The lockdown has made it even more imperative that the much-vaunted points-based system must encourage business to look seriously at hiring and training domestic talent before turning to overseas workers. The idea that we need a system that allows easy access to workers from abroad, prepared to work for lower wages, is clearly absurd. Many Brits – including students – will be only too willing to fill the breach.
We have already seen since the crisis started to unfold that thousands of people, including Brits, have signed up to pick fruit and vegetables at farms across the UK. The Times noted that employers and the Government have finally started a drive to ‘mobilise the British workforce’ (in the face of global travel restrictions that have led to a shortage of migrant workers).

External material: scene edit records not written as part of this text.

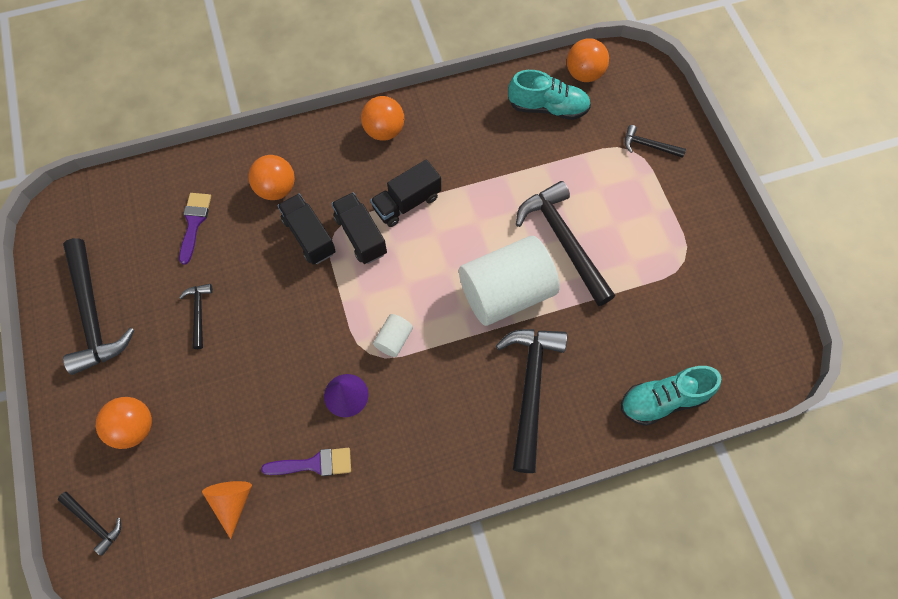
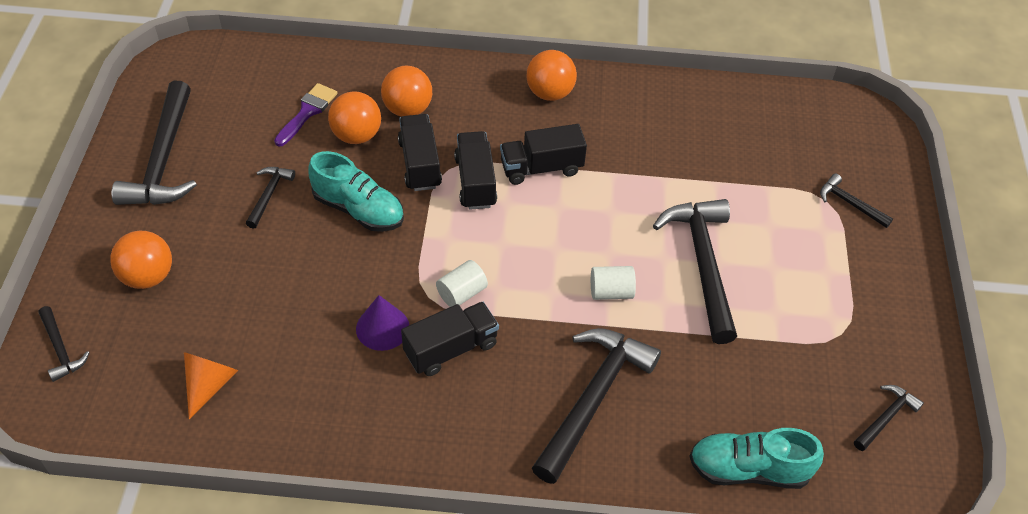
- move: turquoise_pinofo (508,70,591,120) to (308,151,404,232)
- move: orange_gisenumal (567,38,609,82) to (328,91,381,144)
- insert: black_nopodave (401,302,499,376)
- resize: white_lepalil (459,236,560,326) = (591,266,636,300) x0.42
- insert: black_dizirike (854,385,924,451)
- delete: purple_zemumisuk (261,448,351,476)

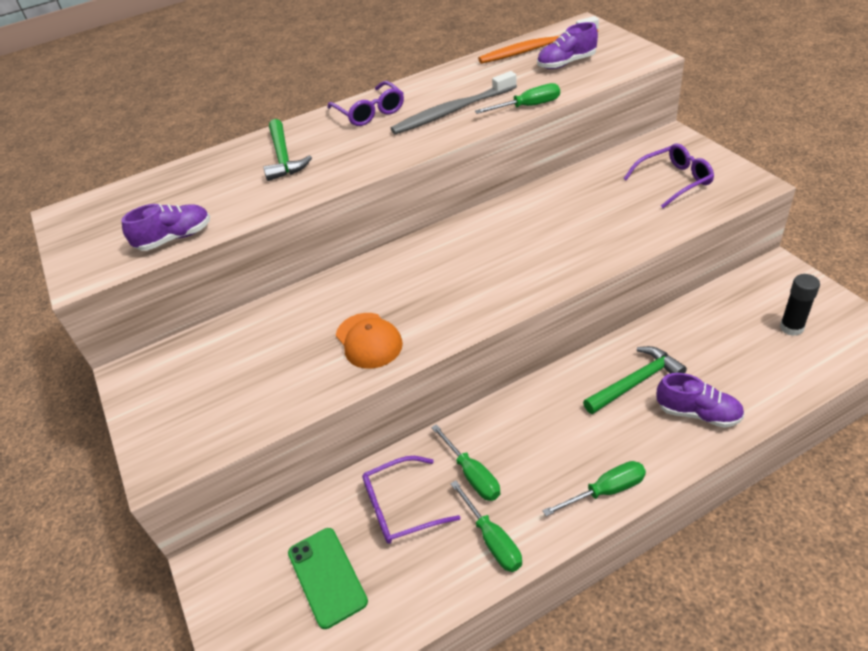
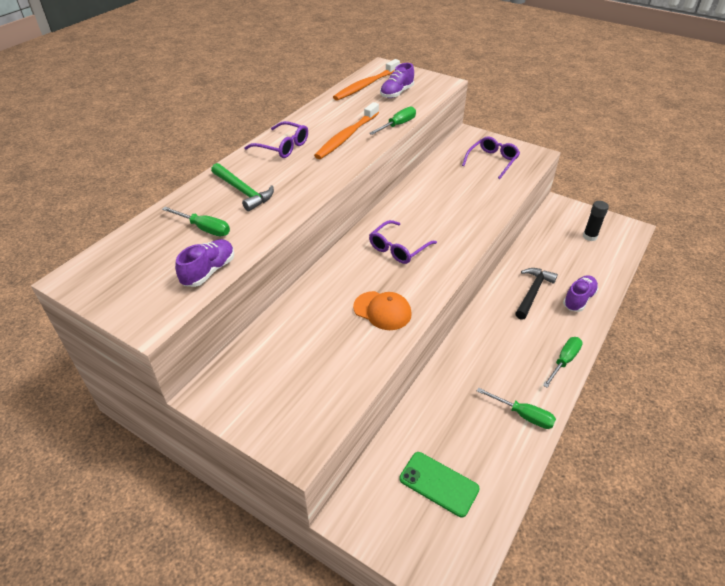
- move: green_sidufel (431,424,501,501) to (162,207,230,236)
- recolor: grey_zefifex (391,71,517,134) to orange_zefifex (314,102,379,159)
- move: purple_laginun (362,456,460,544) to (369,220,437,264)
- recolor: green_dizirike (583,346,687,414) to black_dizirike (515,268,558,320)
- rotate: purple_pinofo (657,373,744,428) = (563,275,599,312) 45 degrees counterclockwise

And, as the Daily Mail put it: ‘More than 26,000 people have answered a call to arms to “help feed the nation” by ensuring there are enough workers to pick fruit and vegetables before they go rotten’.
The oft-heard claim that British people were not keen to do such work is simply not true. Just pay them a little more and treat them well (and I accept that many farmers do treat their workforce well enough). We have long argued that relying on foreign seasonal labour perpetuates low productivity in the agricultural sector while potentially denying opportunities to British workers who are unemployed or are seeking part-time work.
The same is true in many other sectors of employment. Let us hope that one of the silver linings behind this especially dark cloud will be decent wages and better working conditions, with improved transport and flexibility. To quote the Migration Advisory Committee: ‘Individual employers would almost always be able to recruit resident workers if they paid wages sufficiently above the going rate.’
To be sure, while the Government’s plan to restore sovereign control to our border is welcome, the proposed visa regime contains a number of serious risks. As we argued in our evidence to the official expert committee on migration, ministers should urgently reconsider proposals to:
n Lower the earnings threshold for the higher-skilled (from £30,000 to £25,600) and the qualification requirement (from degree level to A-level).
n Abandon the requirement for companies to advertise jobs in the UK first before hiring overseas (i.e. to do away with the resident labour market test).
n Open a ‘new entrant’ route for migrant workers from around the world, which would allow an unlimited number to take up jobs at barely above the minimum wage.
n Remove the cap on work permits, as the Government intends (doubtless under pressure from business.) This is an important safeguard for UK jobseekers.
Going back to Ms Wolpers et al; I agree with them. The Government must rethink its immigration proposals and come up with a tighter immigration regime than the one ministers have put forward. How anyone can possibly conclude that this crisis in any way justifies continued easy access for business to low-paid workers from abroad is beyond me.
What we need, and the UK public deserve, is a system that prioritises all our interests, and especially those of UK jobseekers who will have more than enough to contend with when the lockdown is lifted without having to compete with people from around the globe prepared to work for lower wages however dire the conditions might be.
One final point. Following the 2008 financial crisis, it took six years for the number of UK-born workers to regain its pre-crash level, while the number of workers born abroad increased by more than a million. I hope and pray it is not an outcome that we will see repeated. Should the Government’s immigration proposals end up on the statute book, I fear that could well be what happens.